#### Exercice écrit
Prolongez le portrait de la comédienne Marie-Sophie Ferdane en reprenant juste après sa dernière phrase.

#### Extrait du texte
Cheveux blonds, légèrement péroxydés, taille mannequin, Marie-Sophie Ferdane est une artiste rare, surdouée, capable d’être fragile, virile, singulière et ardente. Troublante Dame aux Camélias chez Nauzyciel, femme s’émancipant à corps et à cri chez Rambert, esquissant à chaque rôle, une multitude de figures féminines, la comédienne à la silhouette longiligne, presque androgyne, se glisse dans la peau de Reine Christine à Nanterre-Amandiers sous la direction au cordeau de Christophe Rauck.

#### Données extraites
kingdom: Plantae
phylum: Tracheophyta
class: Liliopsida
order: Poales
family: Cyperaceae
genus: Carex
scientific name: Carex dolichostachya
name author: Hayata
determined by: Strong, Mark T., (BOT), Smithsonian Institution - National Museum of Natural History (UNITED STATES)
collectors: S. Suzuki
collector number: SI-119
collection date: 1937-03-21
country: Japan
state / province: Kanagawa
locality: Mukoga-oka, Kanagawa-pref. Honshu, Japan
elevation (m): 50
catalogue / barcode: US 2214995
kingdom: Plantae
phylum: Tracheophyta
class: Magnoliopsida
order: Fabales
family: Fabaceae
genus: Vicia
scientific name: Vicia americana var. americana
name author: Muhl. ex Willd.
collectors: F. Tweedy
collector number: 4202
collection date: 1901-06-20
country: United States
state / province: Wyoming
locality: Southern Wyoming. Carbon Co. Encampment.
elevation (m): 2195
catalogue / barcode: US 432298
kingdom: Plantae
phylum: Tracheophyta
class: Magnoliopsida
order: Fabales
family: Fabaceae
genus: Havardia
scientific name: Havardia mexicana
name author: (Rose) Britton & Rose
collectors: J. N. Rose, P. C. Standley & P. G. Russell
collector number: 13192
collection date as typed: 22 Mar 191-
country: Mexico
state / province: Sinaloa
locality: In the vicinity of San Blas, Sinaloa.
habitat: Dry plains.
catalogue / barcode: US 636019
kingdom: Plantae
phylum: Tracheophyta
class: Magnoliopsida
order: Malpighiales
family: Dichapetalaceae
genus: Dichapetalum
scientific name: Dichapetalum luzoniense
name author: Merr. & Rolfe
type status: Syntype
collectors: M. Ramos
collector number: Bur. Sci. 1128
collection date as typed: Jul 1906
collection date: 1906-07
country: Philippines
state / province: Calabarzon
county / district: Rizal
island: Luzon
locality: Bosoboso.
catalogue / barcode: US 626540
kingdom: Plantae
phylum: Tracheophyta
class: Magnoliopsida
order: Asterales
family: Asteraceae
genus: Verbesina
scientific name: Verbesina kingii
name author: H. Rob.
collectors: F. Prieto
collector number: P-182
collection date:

#### Réponse attendue
Par un froid matin d’hiver, à deux pas de la Colline-Théâtre national, où il y a tout juste deux ans, elle jouait dans Mes Frères de Pascal Rambert, dans une mise en scène d’Arthur Nauzyciel. Seule femme au plateau, condamnée au silence toute la première partie du spectacle, écrasée par le poids du patriarcat, vierge de conte, pas si sotte, pas si naïve, telle une liberté guidant les peuples sur la voie du féminisme, elle finissait par damer le pion à ces beaux messieurs – Adama Diop, Pascal Greggory, Frédéric Pierrot et Arthur Nauzyciel ou Guillaume Costanza en alternance. Manteau crème en laine, parfaitement ajusté, Marie-Sophie Ferdane dégage une aura très nature juste matinée de ce qu’il faut de sophistication. Disons-le sans détour, elle a quelque chose d’unique, d’indéfinissable, une présence lumineuse. Elle est « smart ».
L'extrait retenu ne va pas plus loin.